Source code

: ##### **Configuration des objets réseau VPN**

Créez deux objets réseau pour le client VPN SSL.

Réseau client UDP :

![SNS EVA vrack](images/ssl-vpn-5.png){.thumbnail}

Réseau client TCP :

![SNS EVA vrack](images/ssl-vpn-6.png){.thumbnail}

== == ==

▸ EXERCISE AIM: Please express everything from the line containing "Réseau client TCP" down to the end of the entries as a JSON list of strings, one string per line, with blank lines left out.

▸ THE ANSWER:
[
  "Réseau client TCP :",
  "![SNS EVA vrack](images/ssl-vpn-6.png){.thumbnail}"
]